Studies of the Serotonin Type 3A Receptor and the Chemical Preparation of tRNA.

摘要

This thesis describes studies surrounding a ligand-gated ion channel (LGIC): the serotonin type 3A receptor (5-HT3ARR). Structure-function experiments using unnatural amino acid mutagenesis are described, as well as experiments on the methodology of unnatural amino acid mutagenesis. Chapter 1 introduces LGICs, experimental methods, and an overview of the unnatural amino acid mutagenesis.;In Chapter 2, the binding orientation of the clinically available drugs ondansetron and granisetron within 5 HT3AR is determined through a combination of unnatural amino acid mutagenesis and an inhibition based assay. A cation-pi interaction is found for both ondansetron and granisetron with a specific tryptophan residue (Trp183, TrpB) of the mouse 5 HT3 AR, which establishes a binding orientation for these drugs.;In Chapter 3, further studies were performed with ondansetron and granisetron with 5 HT3AR. The primary determinant of binding for these drugs was determined to not include interactions with a specific tyrosine residue (Tyr234, TyrC2).

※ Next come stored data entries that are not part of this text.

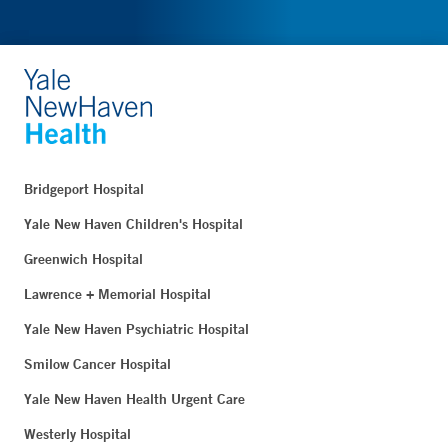
Bridgeport Hospital
Yale New Haven Children's Hospital
Greenwich Hospital
Lawrence + Memorial Hospital
Yale New Haven Psychiatric Hospital
Smilow Cancer Hospital
Yale New Haven Health Urgent Care
Westerly Hospital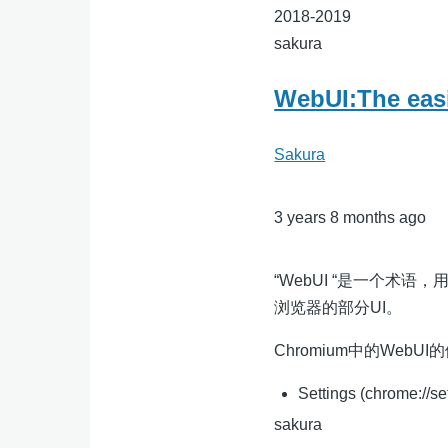
2018-2019
sakura
WebUI:The easi
Sakura
3 years 8 months ago
“WebUI “是一个术语，
浏览器的部分UI。
Chromium中的WebUI
Settings (chrome://se
sakura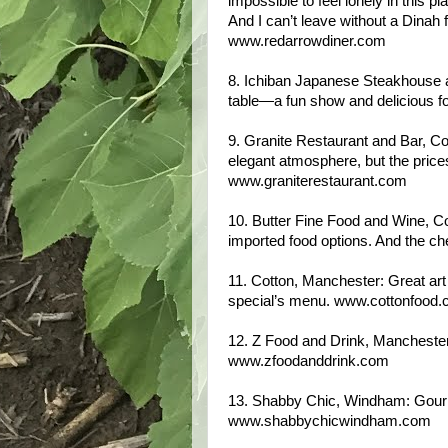
impossible to feel lonely in this pl
And I can’t leave without a Dinah f
www.redarrowdiner.com
8. Ichiban Japanese Steakhouse an
table—a fun show and delicious 
9. Granite Restaurant and Bar, Co
elegant atmosphere, but the prices
www.graniterestaurant.com
10. Butter Fine Food and Wine, Co
imported food options. And the ch
11. Cotton, Manchester: Great art
special’s menu. www.cottonfood
12. Z Food and Drink, Manchester
www.zfoodanddrink.com
13. Shabby Chic, Windham: Gou
www.shabbychicwindham.com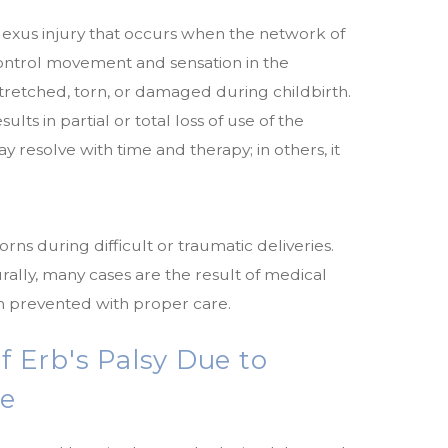
 plexus injury that occurs when the network of
ontrol movement and sensation in the
tretched, torn, or damaged during childbirth.
ts in partial or total loss of use of the
y resolve with time and therapy; in others, it
orns during difficult or traumatic deliveries.
ally, many cases are the result of medical
 prevented with proper care.
Erb's Palsy Due to
ce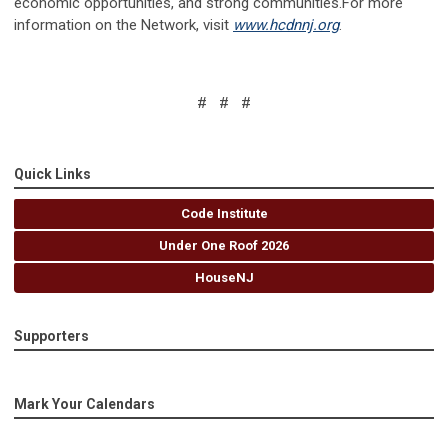
economic opportunities, and strong communities.For more
information on the Network, visit
www.hcdnnj.org
.
# # #
Quick Links
Code Institute
Under One Roof 2026
HouseNJ
Supporters
Mark Your Calendars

In completing these studies, evidence supporting a cation-pi interaction of a synthetic agonist, meta-chlorophenylbiguanide, was found with TyrC2.;In Chapter 4, a direct chemical acylation strategy was implemented to prepare full-length suppressor tRNA mediated by lanthanum(III) and amino acid phosphate esters. The derived aminoacyl-tRNA is shown to be translationally competent in Xenopus oocytes. Appendix A.1 gives details of a pharmacological method for determining the equilibrium dissociation constant, KB, of a competitive antagonist with a receptor, known as Schild analysis.;Appendix A.2 describes an examination of the inhibitory activity of new chemical analogs of the 5 HT3AR antagonist ondansetron. Appendix A.3 reports an organic synthesis of an intermediate for a new unnatural amino acid. Appendix A.4 covers an additional methodological examination for the preparation of amino-acyl tRNA.